Try it :: Repeat every record exactly, omitting the pictures.

Page images and extracted text ::

______________________________

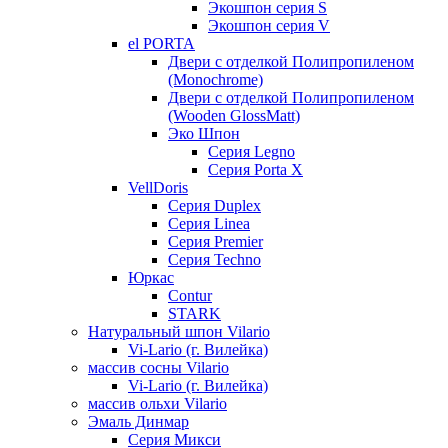
Экошпон серия S
Экошпон серия V
el PORTA
Двери с отделкой Полипропиленом
(Monochrome)
Двери с отделкой Полипропиленом
(Wooden GlossMatt)
Эко Шпон
Серия Legno
Серия Porta X
VellDoris
Серия Duplex
Серия Linea
Серия Premier
Серия Techno
Юркас
Contur
STARK
Натуральный шпон Vilario
Vi-Lario (г. Вилейка)
массив сосны Vilario
Vi-Lario (г. Вилейка)
массив ольхи Vilario
Эмаль Динмар
Серия Микси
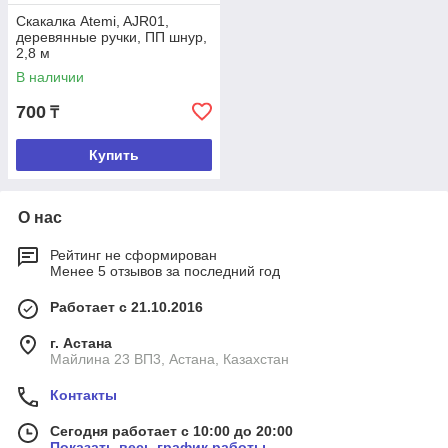
Скакалка Atemi, AJR01,
деревянные ручки, ПП шнур,
2,8 м
В наличии
700
₸
Купить
О нас
Рейтинг не сформирован
Менее 5 отзывов за последний год
Работает с 21.10.2016
г. Астана
Майлина 23 ВП3, Астана, Казахстан
Контакты
Сегодня работает с 10:00 до 20:00
Показать весь график работы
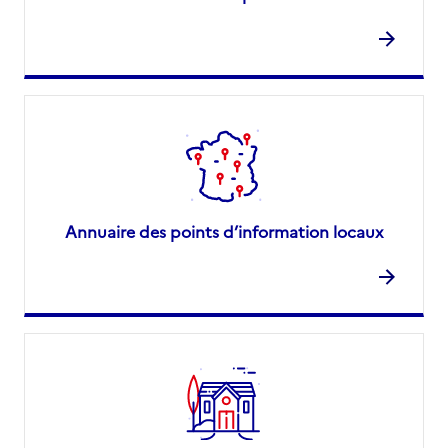
Annuaire des points d’information locaux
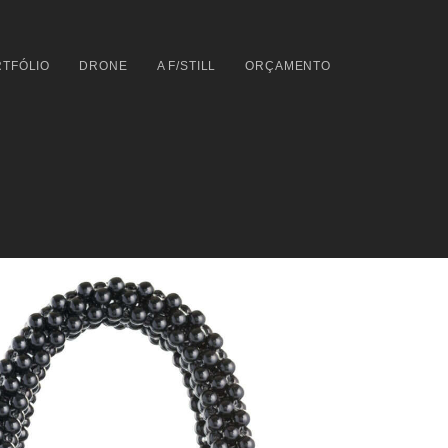
TFÓLIO
DRONE
A F/STILL
ORÇAMENTO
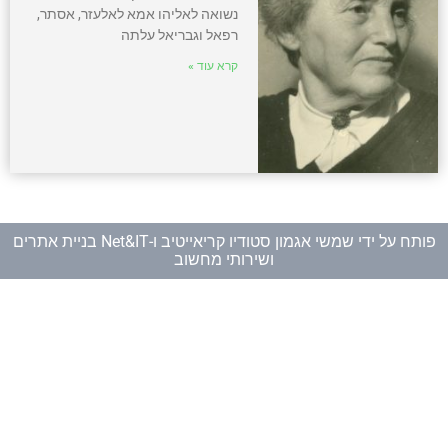
נשואה לאליהו אמא לאלעזר, אסתר,
רפאל וגבריאל עלתה
קרא עוד »
פותח על ידי
שמשי אגמון סטודיו קריאייטיב
ו-
Net&IT בניית אתרים
ושירותי מחשוב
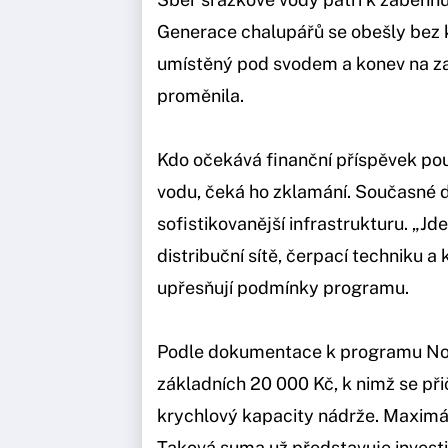
Generace chalupářů se obešly bez 
umístěný pod svodem a konev na zal
proměnila.
Kdo očekává finanční příspěvek pou
vodu, čeká ho zklamání. Současné
sofistikovanější infrastrukturu. „J
distribuční sítě, čerpací techniku 
upřesňují podmínky programu.
Podle dokumentace k programu No
základních 20 000 Kč, k nimž se při
krychlový kapacity nádrže. Maximál
Taková suma už představuje investi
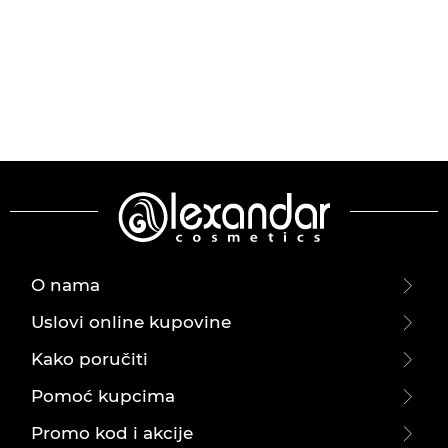
O nama
Uslovi online kupovine
Kako poručiti
Pomoć kupcima
Promo kod i akcije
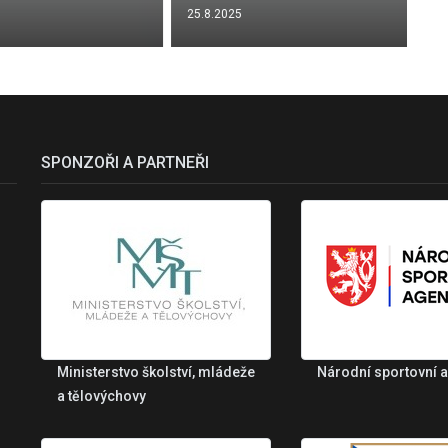
25.8.2025
SPONZOŘI A PARTNEŘI
Ministerstvo školství, mládeže
Národní sportovní 
a tělovýchovy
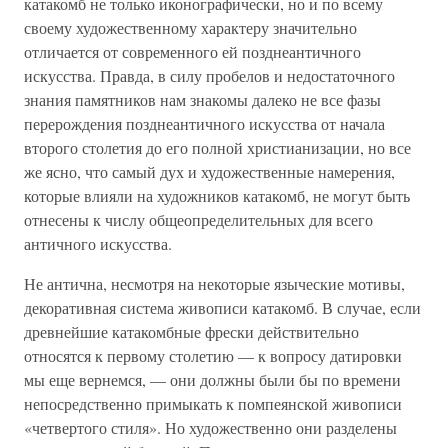
катакомб не только иконографически, но и по всему
своему художественному характеру значительно
отличается от современного ей позднеантичного
искусства. Правда, в силу пробелов и недостаточного
знания памятников нам знакомы далеко не все фазы
перерождения позднеантичного искусства от начала
второго столетия до его полной христианизации, но все
же ясно, что самый дух и художественные намерения,
которые влияли на художников катакомб, не могут быть
отнесены к числу общеопределительных для всего
античного искусства.
Не антична, несмотря на некоторые языческие мотивы,
декоративная система живописи катакомб. В случае, если
древнейшие катакомбные фрески действительно
относятся к первому столетию — к вопросу датировки
мы еще вернемся, — они должны были бы по времени
непосредственно примыкать к помпеянской живописи
«четвертого стиля». Но художественно они разделены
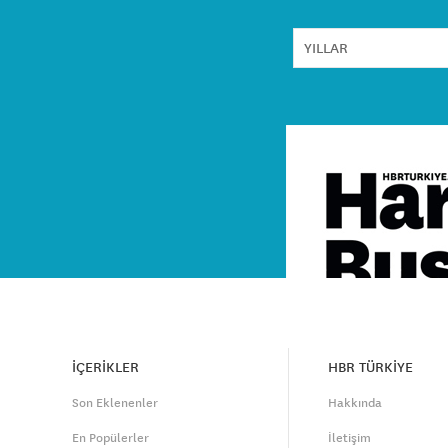
İÇERİKLER
HBR TÜRKİYE
Son Eklenenler
Hakkında
En Popülerler
İletişim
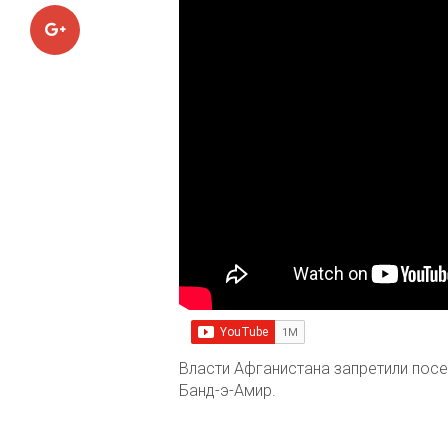
Google+
Власти Афганистана запретили пос
Банд-э-Амир.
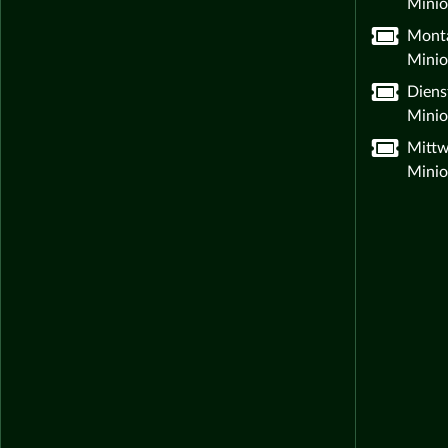
Minio
Monta
Minio
Diens
Minio
Mittw
Minio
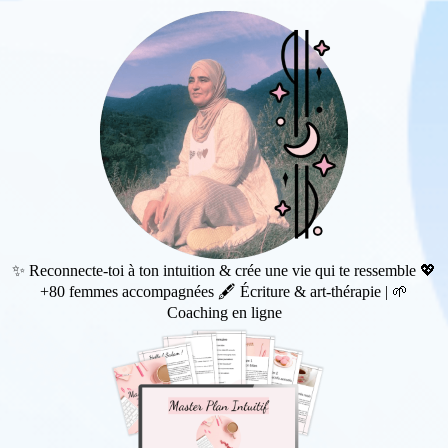
✨ Reconnecte-toi à ton intuition & crée une vie qui te ressemble 💖
+80 femmes accompagnées 🖋️ Écriture & art-thérapie | 🌱
Coaching en ligne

______________________________

Exercise output ::
Экошпон серия S
Экошпон серия V
el PORTA
Двери с отделкой Полипропиленом
(Monochrome)
Двери с отделкой Полипропиленом
(Wooden GlossMatt)
Эко Шпон
Серия Legno
Серия Porta X
VellDoris
Серия Duplex
Серия Linea
Серия Premier
Серия Techno
Юркас
Contur
STARK
Натуральный шпон Vilario
Vi-Lario (г. Вилейка)
массив сосны Vilario
Vi-Lario (г. Вилейка)
массив ольхи Vilario
Эмаль Динмар
Серия Микси
Скакалка Atemi, AJR01,
деревянные ручки, ПП шнур,
2,8 м
В наличии
700
₸
Купить
О нас
Рейтинг не сформирован
Менее 5 отзывов за последний год
Работает с 21.10.2016
г. Астана
Майлина 23 ВП3, Астана, Казахстан
Контакты
Сегодня работает с 10:00 до 20:00
Показать весь график работы
Annuaire des points d’information locaux
TFÓLIO
DRONE
A F/STILL
ORÇAMENTO
נשואה לאליהו אמא לאלעזר, אסתר,
רפאל וגבריאל עלתה
קרא עוד »
פותח על ידי
שמשי אגמון סטודיו קריאייטיב
ו-
Net&IT בניית אתרים
ושירותי מחשוב
Generace chalupářů se obešly bez 
umístěný pod svodem a konev na zal
proměnila.
Kdo očekává finanční příspěvek pou
vodu, čeká ho zklamání. Současné
sofistikovanější infrastrukturu. „J
distribuční sítě, čerpací techniku 
upřesňují podmínky programu.
Podle dokumentace k programu No
základních 20 000 Kč, k nimž se při
krychlový kapacity nádrže. Maximál
Taková suma už představuje investi
O nama
Uslovi online kupovine
Kako poručiti
Pomoć kupcima
Promo kod i akcije
25.8.2025
SPONZOŘI A PARTNEŘI
Ministerstvo školství, mládeže
Národní sportovní 
a tělovýchovy
катакомб не только иконографически, но и по всему
своему художественному характеру значительно
отличается от современного ей позднеантичного
искусства. Правда, в силу пробелов и недостаточного
знания памятников нам знакомы далеко не все фазы
перерождения позднеантичного искусства от начала
второго столетия до его полной христианизации, но все
же ясно, что самый дух и художественные намерения,
которые влияли на художников катакомб, не могут быть
отнесены к числу общеопределительных для всего
античного искусства.
Не антична, несмотря на некоторые языческие мотивы,
декоративная система живописи катакомб. В случае, если
древнейшие катакомбные фрески действительно
относятся к первому столетию — к вопросу датировки
мы еще вернемся, — они должны были бы по времени
непосредственно примыкать к помпеянской живописи
«четвертого стиля». Но художественно они разделены
İÇERİKLER
HBR TÜRKİYE
Son Eklenenler
Hakkında
En Popülerler
İletişim
Google+
Власти Афганистана запретили пос
Банд-э-Амир.
Minio
Monta
Minio
Diens
Minio
Mittw
Minio
✨ Reconnecte-toi à ton intuition & crée une vie qui te ressemble 💖
+80 femmes accompagnées 🖋️ Écriture & art-thérapie | 🌱
Coaching en ligne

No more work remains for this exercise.